(Entries supplied)
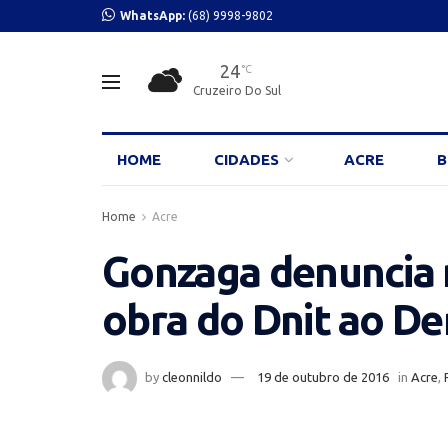
WhatsApp:
(68) 9998-9802
24
°C
Cruzeiro Do Sul
HOME
CIDADES
ACRE
B
Home
Acre
Gonzaga denuncia 
obra do Dnit ao De
by
cleonnildo
19 de outubro de 2016
in
Acre
,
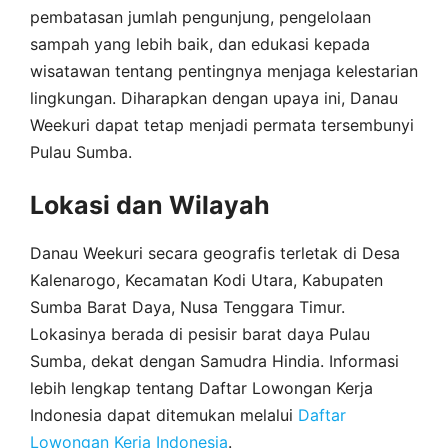
pembatasan jumlah pengunjung, pengelolaan
sampah yang lebih baik, dan edukasi kepada
wisatawan tentang pentingnya menjaga kelestarian
lingkungan. Diharapkan dengan upaya ini, Danau
Weekuri dapat tetap menjadi permata tersembunyi
Pulau Sumba.
Lokasi dan Wilayah
Danau Weekuri secara geografis terletak di Desa
Kalenarogo, Kecamatan Kodi Utara, Kabupaten
Sumba Barat Daya, Nusa Tenggara Timur.
Lokasinya berada di pesisir barat daya Pulau
Sumba, dekat dengan Samudra Hindia. Informasi
lebih lengkap tentang Daftar Lowongan Kerja
Indonesia dapat ditemukan melalui
Daftar
Lowongan Kerja Indonesia
.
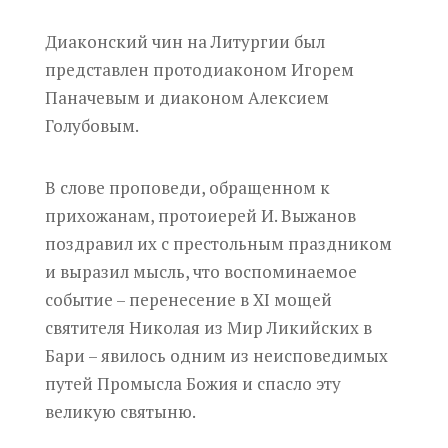
Диаконский чин на Литургии был
представлен протодиаконом Игорем
Паначевым и диаконом Алексием
Голубовым.
В слове проповеди, обращенном к
прихожанам, протоиерей И. Выжанов
поздравил их с престольным праздником
и выразил мысль, что воспоминаемое
событие – перенесение в XI мощей
святителя Николая из Мир Ликийских в
Бари – явилось одним из неисповедимых
путей Промысла Божия и спасло эту
великую святыню.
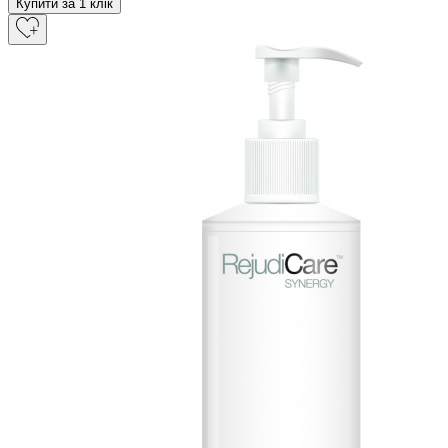
Купити за 1 клiк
(End Entries supplied)
§ **What you are asked to do**
Copy every line of text in the records above word for word, leaving out the pictures.

§ **Exercise result**
WhatsApp:
(68) 9998-9802
24
°C
Cruzeiro Do Sul
HOME
CIDADES
ACRE
B
Home
Acre
Gonzaga denuncia 
obra do Dnit ao De
by
cleonnildo
19 de outubro de 2016
in
Acre
,
pembatasan jumlah pengunjung, pengelolaan
sampah yang lebih baik, dan edukasi kepada
wisatawan tentang pentingnya menjaga kelestarian
lingkungan. Diharapkan dengan upaya ini, Danau
Weekuri dapat tetap menjadi permata tersembunyi
Pulau Sumba.
Lokasi dan Wilayah
Danau Weekuri secara geografis terletak di Desa
Kalenarogo, Kecamatan Kodi Utara, Kabupaten
Sumba Barat Daya, Nusa Tenggara Timur.
Lokasinya berada di pesisir barat daya Pulau
Sumba, dekat dengan Samudra Hindia. Informasi
lebih lengkap tentang Daftar Lowongan Kerja
Indonesia dapat ditemukan melalui
Daftar
Lowongan Kerja Indonesia
.
Диаконский чин на Литургии был
представлен протодиаконом Игорем
Паначевым и диаконом Алексием
Голубовым.
В слове проповеди, обращенном к
прихожанам, протоиерей И. Выжанов
поздравил их с престольным праздником
и выразил мысль, что воспоминаемое
событие – перенесение в XI мощей
святителя Николая из Мир Ликийских в
Бари – явилось одним из неисповедимых
путей Промысла Божия и спасло эту
великую святыню.
Купити за 1 клiк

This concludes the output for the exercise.